槇原敬之を逮捕させる社会とは何か 人々が依存症になってしまう理由とは
槇原敬之、沢尻エリカ、ピエール瀧、相次ぐ違法薬物での芸能人の逮捕を受けて、人々が依存症になる原因を現代社会論的に分析。
覚せい剤所持などの疑いで歌手の槇原敬之が逮捕された。沢尻エリカやピエール瀧など、芸能人の薬物での逮捕が相次いでいる。なぜ違法薬物をやってしまうのか、解決方法はあるのだろうか。
■個人で生きる自由な時代
現代社会は個々人がバラバラになっているというところから始まる。一時期「自己責任」などという言葉も流行ったが、社会はどんどん人々にとって、自由でかつ厳しい社会になっているのだ。

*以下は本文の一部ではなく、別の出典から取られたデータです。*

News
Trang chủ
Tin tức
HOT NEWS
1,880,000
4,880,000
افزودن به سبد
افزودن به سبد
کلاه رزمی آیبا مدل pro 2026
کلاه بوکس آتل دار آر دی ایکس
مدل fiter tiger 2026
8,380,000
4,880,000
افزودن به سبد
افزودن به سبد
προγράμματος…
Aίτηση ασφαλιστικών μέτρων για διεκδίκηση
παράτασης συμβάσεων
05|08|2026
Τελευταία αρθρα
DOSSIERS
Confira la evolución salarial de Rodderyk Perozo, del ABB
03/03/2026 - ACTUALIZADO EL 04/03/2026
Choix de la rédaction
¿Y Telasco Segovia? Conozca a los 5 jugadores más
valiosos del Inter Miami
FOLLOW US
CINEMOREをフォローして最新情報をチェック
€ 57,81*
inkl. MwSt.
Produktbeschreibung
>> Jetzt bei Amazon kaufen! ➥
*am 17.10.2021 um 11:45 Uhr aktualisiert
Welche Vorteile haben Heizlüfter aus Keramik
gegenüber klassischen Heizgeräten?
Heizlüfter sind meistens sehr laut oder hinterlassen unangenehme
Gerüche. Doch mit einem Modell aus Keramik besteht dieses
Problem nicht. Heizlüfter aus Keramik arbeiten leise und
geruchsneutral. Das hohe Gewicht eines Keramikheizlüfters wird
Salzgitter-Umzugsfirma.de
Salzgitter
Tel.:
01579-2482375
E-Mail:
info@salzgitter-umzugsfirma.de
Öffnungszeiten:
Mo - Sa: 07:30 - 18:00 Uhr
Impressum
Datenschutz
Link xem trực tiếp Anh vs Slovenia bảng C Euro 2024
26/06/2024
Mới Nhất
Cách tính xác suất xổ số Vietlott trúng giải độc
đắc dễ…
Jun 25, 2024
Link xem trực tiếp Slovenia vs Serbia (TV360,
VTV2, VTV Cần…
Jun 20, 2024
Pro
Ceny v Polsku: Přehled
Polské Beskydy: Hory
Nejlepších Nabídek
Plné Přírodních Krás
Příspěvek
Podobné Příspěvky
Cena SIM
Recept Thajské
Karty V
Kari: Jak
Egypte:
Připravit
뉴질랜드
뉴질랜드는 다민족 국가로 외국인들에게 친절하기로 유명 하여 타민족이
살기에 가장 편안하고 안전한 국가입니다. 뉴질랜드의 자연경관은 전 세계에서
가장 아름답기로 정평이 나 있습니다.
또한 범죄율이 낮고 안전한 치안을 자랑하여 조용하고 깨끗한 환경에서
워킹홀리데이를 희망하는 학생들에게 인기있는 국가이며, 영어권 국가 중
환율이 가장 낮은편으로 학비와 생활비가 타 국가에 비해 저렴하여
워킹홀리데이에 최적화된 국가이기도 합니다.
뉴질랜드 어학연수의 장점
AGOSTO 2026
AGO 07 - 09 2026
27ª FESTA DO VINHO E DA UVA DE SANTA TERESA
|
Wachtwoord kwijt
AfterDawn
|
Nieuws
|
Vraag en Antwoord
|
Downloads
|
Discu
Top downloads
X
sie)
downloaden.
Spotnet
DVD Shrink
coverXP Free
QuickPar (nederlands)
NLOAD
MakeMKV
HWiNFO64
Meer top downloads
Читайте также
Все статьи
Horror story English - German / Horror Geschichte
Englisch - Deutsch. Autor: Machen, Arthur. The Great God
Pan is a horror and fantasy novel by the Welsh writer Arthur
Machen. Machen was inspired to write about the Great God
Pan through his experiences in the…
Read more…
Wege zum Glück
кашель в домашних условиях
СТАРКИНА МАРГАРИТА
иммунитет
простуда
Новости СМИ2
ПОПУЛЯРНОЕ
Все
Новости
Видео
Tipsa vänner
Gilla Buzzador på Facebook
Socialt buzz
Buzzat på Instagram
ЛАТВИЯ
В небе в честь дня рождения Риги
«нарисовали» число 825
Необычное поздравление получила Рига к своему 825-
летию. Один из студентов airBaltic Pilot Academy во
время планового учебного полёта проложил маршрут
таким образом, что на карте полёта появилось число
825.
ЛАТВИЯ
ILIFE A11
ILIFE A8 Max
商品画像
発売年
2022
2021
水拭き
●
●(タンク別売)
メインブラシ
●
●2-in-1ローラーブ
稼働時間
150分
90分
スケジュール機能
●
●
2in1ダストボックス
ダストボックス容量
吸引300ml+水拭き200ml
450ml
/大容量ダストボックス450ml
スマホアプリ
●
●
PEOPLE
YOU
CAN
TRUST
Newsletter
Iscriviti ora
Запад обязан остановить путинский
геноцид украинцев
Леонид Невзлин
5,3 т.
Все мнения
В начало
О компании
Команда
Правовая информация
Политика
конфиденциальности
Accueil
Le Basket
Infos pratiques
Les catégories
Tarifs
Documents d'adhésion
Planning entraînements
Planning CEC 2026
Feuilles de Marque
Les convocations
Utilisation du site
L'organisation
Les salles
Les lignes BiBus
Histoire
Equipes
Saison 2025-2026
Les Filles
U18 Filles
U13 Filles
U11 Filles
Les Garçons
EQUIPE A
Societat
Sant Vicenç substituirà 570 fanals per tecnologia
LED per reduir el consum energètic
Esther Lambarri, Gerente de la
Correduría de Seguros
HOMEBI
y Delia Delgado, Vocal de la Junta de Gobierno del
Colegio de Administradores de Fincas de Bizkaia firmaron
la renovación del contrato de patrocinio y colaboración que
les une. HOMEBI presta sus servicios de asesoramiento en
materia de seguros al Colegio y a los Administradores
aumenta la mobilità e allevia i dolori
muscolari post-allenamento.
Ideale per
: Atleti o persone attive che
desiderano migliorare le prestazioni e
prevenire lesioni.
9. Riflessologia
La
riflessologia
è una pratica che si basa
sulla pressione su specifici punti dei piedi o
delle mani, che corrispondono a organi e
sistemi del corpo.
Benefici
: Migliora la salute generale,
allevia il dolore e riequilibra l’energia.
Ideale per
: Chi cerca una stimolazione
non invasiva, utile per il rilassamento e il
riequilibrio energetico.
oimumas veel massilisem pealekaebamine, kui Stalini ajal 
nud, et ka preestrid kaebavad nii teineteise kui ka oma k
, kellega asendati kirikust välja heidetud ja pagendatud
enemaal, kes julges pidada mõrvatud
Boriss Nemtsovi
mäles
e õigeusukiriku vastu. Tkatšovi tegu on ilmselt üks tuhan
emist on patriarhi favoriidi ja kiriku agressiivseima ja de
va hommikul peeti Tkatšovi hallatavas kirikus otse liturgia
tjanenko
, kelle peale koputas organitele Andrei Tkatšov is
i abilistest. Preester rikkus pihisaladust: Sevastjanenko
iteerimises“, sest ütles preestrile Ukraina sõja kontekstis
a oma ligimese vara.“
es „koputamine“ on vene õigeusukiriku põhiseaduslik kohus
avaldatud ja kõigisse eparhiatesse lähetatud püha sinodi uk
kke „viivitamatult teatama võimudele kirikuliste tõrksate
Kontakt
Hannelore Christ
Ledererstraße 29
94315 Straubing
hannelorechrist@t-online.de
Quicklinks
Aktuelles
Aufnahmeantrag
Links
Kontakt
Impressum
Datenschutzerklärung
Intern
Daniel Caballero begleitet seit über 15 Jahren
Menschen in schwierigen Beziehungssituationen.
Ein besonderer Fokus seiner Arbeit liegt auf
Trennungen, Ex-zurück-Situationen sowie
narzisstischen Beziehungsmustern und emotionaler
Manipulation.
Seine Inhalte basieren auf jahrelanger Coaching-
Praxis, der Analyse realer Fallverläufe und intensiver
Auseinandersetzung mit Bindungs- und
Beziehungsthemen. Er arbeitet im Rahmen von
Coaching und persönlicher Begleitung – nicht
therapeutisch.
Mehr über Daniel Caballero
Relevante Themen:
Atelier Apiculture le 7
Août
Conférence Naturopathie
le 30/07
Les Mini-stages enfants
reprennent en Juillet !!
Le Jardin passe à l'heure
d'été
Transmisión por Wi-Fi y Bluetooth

人々は様々なテクノロジーを発展させて、地域社会やコミュニティから自由になり、個人で生きやすい社会をつくってきた。インターネットの発達は、いつでも人々と繋がっている気分をもたらしてくれるが、同時に、より個人で生きることを促してもいる。
■不安感の増大
このような現代社会の特徴は、「大きな物語の凋落」として現代批評的文脈では広く知られるところだ。社会的な共通の文脈がバラバラとなり、個々人が趣味的に、私的に、生きていくしかなくなった時代である。
「オタクの時代」の台頭もこの流れでよく理解しやすい。趣味的に生きることに没頭できればそれでよいが、そもそも「自分はどう生きればいいんだろう」ということは不安定である。
安定的な経済の時代も終わってしまった。日本の社会保障も主に高齢者向けである。芸能人も芸能人でなくても、不安定だ。